# Camarillo Airshow- August 21-22, 2010



## evangilder (Aug 20, 2010)

The Camarillo Airshow is this weekend. I will be there both days to cover the event for the _Atlantic Flyer_ and for the show coordinators. It's shaping up to be a great show.

Details can be found at:
Wings over Camarillo 2010 - Home

Here are some of the volunteers that worked very hard to put on the show.


----------



## evangilder (Aug 22, 2010)

Here are some highlights from Saturday. They flew over 90 airplanes today! There was definitely something for everyone. I have another full day today at the show today.


----------



## Aaron Brooks Wolters (Aug 22, 2010)

WOW!!!!! Nice work Eric! I really like the T-28C Trojan and the C-47 D-Day Doll!


----------



## vikingBerserker (Aug 22, 2010)

NICE!!!!!!!!!!


----------



## Gnomey (Aug 22, 2010)

Great shots!


----------



## jimh (Aug 22, 2010)

great to see Man O War at CMA...hope they fly her more.
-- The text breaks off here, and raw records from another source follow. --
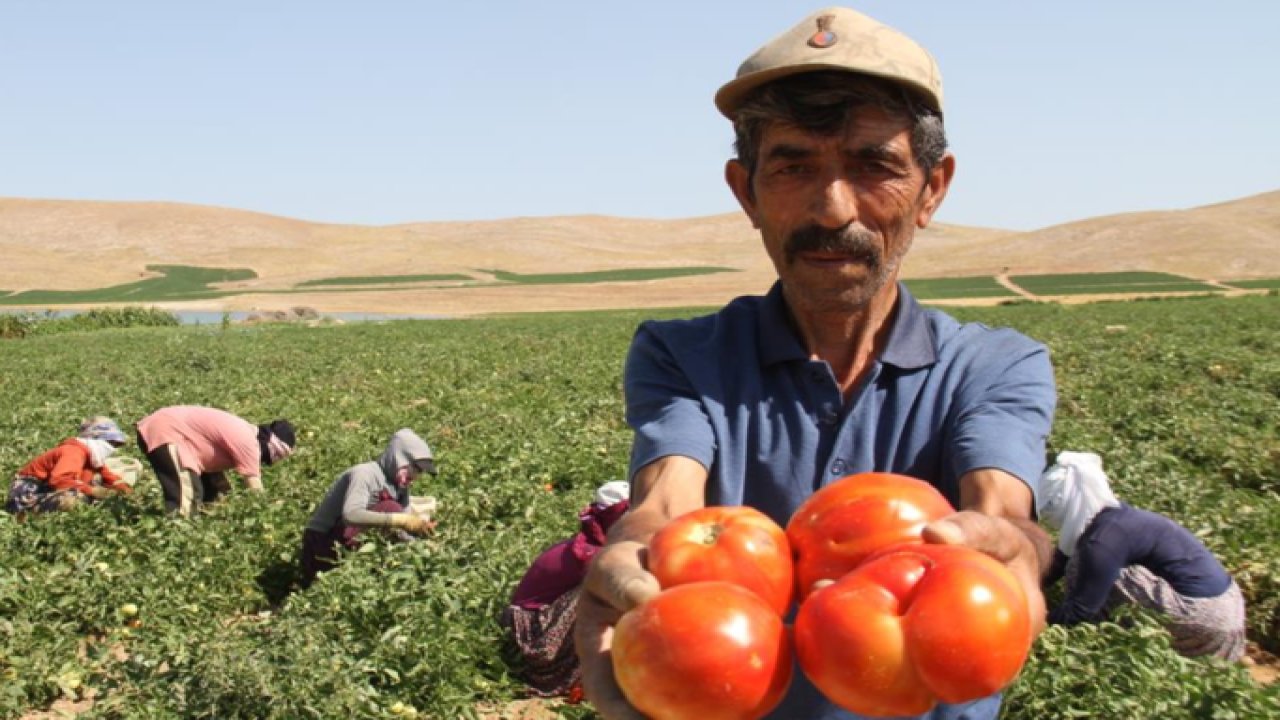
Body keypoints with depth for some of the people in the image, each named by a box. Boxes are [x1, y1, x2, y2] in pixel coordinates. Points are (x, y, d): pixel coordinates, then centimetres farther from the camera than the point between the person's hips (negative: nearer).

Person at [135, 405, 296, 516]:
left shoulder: (246, 435, 8)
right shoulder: (247, 441, -22)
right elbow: (255, 490, -20)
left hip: (175, 430, 11)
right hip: (163, 432, -11)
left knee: (213, 492, 13)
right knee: (187, 499, -22)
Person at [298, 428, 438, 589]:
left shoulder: (399, 484, 3)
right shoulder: (365, 473, -21)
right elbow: (350, 515, -37)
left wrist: (421, 525, -21)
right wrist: (399, 520, -41)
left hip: (348, 546, 8)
Looks like a great show!

nice coverage

jim


----------



## evangilder (Aug 22, 2010)

Thanks guys. It was an awesome show. 2,200 pictures yesterday and about the same today. Made some new friends and met with some old ones too. One of the highlights from today was getting a picture of 3 Mustang aces together, Joe Peterburs, Clyde East and Art Fiedler. With Art in the middle, he said "I'm surrounded by heroes". I lowered the camera and told Art, "No, that would be me surrounded by heroes". I thanked all the vets I talked to today. Great group of guys.

And Yes, Jim, Man O War is flying a lot now. Two airshows in the last 2 weekends. 8)


----------



## vikingBerserker (Aug 22, 2010)

2,200 pics? Holy crap!


----------



## B-17engineer (Aug 22, 2010)

Fantastic shots Eric!


----------



## Geedee (Aug 23, 2010)

Great shots Eric


----------



## wheelsup_cavu (Aug 29, 2010)

Man I hated to miss that airshow.
Great shots Eric.

The WWII airborne reenactor in this picture is the same one I saw last year.
http://www.ww2aircraft.net/forum/at...arillo-airshow-august-21-22-2010-dsc_8049.jpg


Wheels


----------



## evangilder (Aug 29, 2010)

Yep, Wheels. He's been around for a while doing this. He is also a member of the CAF down there. I've known him for quite a few years.

I have finally gotten all of the galleries done and posted (53 galleries!). Click the banner below to see the shots:


----------



## N4521U (Aug 30, 2010)

Whirley birds doing rolls..............

something Just not right about that!!


----------



## Violator (Aug 30, 2010)

Fantastic pics as always, Eric! Isn't that very first pic the DC-2 from the Museum of Flight in Seattle?


----------



## evangilder (Aug 30, 2010)

I agree that helicopters doing rolls and loops will definitely mess with your head. It's really something to see.

Yes, that is the MoF's DC-2.


----------



## wheelsup_cavu (Oct 29, 2010)

I just looked through the galleries Eric. Very nice indeed. 


Wheels


----------